▶ _Exercise_:
Return, word for word, the lines in the records below from the line that contains "genus: Chloroceryle" to the line that contains "class: Polypodiopsida", including both of those lines.

▶ _Material to process_:
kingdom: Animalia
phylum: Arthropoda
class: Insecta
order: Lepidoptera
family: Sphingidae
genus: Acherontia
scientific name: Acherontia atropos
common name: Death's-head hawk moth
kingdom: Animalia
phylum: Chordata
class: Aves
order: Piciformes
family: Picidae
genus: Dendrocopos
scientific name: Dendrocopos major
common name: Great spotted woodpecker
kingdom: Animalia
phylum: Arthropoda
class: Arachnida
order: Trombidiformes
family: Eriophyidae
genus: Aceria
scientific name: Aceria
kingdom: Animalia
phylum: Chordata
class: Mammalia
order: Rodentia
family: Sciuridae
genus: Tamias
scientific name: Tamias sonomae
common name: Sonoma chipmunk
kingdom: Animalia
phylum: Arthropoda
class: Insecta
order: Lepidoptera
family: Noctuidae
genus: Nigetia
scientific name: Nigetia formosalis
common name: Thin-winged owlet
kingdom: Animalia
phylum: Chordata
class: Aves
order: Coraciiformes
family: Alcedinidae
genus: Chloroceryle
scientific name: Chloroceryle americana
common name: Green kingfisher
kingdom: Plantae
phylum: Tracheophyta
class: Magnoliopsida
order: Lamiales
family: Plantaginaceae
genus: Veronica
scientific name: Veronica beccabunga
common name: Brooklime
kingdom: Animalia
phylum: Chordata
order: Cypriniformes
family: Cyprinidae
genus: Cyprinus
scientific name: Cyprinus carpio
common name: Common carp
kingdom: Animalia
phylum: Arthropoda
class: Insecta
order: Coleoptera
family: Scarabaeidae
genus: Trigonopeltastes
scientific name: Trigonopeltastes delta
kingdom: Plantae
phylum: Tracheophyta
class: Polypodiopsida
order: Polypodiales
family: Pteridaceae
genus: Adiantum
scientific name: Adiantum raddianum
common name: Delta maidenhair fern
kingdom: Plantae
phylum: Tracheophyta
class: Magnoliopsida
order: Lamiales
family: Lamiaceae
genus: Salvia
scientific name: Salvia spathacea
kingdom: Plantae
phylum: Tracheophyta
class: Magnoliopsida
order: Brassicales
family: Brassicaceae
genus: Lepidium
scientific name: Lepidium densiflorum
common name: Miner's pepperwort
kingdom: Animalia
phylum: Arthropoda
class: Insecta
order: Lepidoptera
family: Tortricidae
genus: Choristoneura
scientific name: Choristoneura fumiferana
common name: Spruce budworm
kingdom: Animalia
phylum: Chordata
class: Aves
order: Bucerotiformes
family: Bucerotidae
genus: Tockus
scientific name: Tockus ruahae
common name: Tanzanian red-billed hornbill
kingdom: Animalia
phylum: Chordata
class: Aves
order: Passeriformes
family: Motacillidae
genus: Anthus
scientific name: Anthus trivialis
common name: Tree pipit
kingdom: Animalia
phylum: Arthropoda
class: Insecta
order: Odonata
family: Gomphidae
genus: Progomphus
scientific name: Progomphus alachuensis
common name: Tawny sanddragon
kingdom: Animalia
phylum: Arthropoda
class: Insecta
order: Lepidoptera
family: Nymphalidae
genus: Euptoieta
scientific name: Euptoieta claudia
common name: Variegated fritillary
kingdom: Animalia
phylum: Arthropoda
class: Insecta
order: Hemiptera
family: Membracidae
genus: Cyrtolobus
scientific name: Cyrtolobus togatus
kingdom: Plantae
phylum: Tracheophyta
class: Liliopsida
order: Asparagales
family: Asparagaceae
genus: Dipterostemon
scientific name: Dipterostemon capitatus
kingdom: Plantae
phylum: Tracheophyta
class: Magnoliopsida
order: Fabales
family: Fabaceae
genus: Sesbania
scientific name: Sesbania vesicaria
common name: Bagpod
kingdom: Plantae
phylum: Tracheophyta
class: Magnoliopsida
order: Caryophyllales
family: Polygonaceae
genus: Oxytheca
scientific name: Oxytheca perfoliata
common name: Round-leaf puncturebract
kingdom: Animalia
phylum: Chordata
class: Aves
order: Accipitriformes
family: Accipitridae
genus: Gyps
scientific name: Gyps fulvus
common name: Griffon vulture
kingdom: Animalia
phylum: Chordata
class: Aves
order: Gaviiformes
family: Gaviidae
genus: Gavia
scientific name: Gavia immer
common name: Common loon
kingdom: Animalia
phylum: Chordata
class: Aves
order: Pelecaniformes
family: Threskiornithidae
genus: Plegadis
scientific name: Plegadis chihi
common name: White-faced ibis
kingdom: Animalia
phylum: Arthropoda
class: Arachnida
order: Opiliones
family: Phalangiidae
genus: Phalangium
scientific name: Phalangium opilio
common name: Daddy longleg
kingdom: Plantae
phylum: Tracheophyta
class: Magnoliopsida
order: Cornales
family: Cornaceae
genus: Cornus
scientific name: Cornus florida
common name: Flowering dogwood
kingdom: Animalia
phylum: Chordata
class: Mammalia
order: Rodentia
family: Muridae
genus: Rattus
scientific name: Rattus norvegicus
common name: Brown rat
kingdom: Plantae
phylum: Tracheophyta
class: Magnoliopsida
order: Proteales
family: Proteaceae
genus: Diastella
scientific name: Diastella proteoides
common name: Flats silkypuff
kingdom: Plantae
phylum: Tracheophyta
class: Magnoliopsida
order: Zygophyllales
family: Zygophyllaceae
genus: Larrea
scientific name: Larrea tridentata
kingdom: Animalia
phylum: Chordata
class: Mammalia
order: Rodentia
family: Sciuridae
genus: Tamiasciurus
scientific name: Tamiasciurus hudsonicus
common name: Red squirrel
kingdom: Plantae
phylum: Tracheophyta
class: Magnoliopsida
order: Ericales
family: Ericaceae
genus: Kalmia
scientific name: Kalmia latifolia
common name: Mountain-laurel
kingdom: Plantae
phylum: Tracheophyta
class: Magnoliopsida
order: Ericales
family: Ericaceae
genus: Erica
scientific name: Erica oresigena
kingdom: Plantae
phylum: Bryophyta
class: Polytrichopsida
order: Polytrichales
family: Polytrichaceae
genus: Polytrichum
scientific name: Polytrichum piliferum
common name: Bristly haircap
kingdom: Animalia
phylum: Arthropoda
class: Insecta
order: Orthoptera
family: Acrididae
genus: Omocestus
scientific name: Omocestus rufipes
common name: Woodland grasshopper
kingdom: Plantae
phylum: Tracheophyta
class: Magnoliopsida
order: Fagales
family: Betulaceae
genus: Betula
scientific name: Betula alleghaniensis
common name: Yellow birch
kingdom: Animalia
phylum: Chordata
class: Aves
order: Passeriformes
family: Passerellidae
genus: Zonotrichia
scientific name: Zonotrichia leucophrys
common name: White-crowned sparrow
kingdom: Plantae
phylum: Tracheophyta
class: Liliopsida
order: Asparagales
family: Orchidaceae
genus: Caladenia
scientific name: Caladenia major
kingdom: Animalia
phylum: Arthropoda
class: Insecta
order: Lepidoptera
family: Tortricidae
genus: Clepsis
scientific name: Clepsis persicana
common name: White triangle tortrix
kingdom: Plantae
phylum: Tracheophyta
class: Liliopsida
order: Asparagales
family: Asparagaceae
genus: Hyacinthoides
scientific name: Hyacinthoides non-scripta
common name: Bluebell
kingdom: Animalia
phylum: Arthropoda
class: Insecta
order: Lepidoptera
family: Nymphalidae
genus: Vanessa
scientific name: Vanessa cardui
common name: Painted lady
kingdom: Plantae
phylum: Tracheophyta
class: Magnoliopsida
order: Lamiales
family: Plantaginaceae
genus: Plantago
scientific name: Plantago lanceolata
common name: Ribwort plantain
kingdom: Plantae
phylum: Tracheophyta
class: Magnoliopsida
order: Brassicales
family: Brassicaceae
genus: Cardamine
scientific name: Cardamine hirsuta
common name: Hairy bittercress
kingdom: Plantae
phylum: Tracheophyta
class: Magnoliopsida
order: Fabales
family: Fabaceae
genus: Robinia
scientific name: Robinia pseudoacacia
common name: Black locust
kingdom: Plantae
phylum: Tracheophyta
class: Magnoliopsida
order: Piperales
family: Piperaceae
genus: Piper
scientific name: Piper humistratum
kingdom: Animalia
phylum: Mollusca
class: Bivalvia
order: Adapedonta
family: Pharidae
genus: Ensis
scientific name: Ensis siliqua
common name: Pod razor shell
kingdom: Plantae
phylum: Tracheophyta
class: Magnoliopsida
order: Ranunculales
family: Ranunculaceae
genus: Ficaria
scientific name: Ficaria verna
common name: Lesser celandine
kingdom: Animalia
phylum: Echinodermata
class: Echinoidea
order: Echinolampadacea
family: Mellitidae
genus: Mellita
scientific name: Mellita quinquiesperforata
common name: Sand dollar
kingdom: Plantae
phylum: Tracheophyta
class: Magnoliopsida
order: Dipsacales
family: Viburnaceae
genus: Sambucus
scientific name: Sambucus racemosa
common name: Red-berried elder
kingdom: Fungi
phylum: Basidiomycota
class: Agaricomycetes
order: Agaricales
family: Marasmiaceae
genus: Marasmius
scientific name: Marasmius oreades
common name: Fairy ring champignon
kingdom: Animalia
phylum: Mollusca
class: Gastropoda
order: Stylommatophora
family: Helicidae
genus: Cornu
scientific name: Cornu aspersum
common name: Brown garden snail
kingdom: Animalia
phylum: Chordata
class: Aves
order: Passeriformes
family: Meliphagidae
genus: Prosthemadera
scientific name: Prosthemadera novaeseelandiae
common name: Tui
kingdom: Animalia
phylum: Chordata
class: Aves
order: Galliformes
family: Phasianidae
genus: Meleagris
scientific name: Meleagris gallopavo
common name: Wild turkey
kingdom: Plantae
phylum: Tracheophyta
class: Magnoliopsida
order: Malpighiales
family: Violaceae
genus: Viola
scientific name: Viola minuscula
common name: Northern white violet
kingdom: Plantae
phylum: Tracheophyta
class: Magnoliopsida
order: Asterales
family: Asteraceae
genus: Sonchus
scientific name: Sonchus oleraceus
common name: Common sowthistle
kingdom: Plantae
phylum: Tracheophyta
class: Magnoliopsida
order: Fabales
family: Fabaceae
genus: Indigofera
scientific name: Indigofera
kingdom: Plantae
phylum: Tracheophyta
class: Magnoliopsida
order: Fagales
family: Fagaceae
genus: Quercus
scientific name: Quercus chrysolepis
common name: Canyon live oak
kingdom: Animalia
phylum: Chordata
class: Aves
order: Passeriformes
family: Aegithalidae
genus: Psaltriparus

▶ _Task response_:
genus: Chloroceryle
scientific name: Chloroceryle americana
common name: Green kingfisher
kingdom: Plantae
phylum: Tracheophyta
class: Magnoliopsida
order: Lamiales
family: Plantaginaceae
genus: Veronica
scientific name: Veronica beccabunga
common name: Brooklime
kingdom: Animalia
phylum: Chordata
order: Cypriniformes
family: Cyprinidae
genus: Cyprinus
scientific name: Cyprinus carpio
common name: Common carp
kingdom: Animalia
phylum: Arthropoda
class: Insecta
order: Coleoptera
family: Scarabaeidae
genus: Trigonopeltastes
scientific name: Trigonopeltastes delta
kingdom: Plantae
phylum: Tracheophyta
class: Polypodiopsida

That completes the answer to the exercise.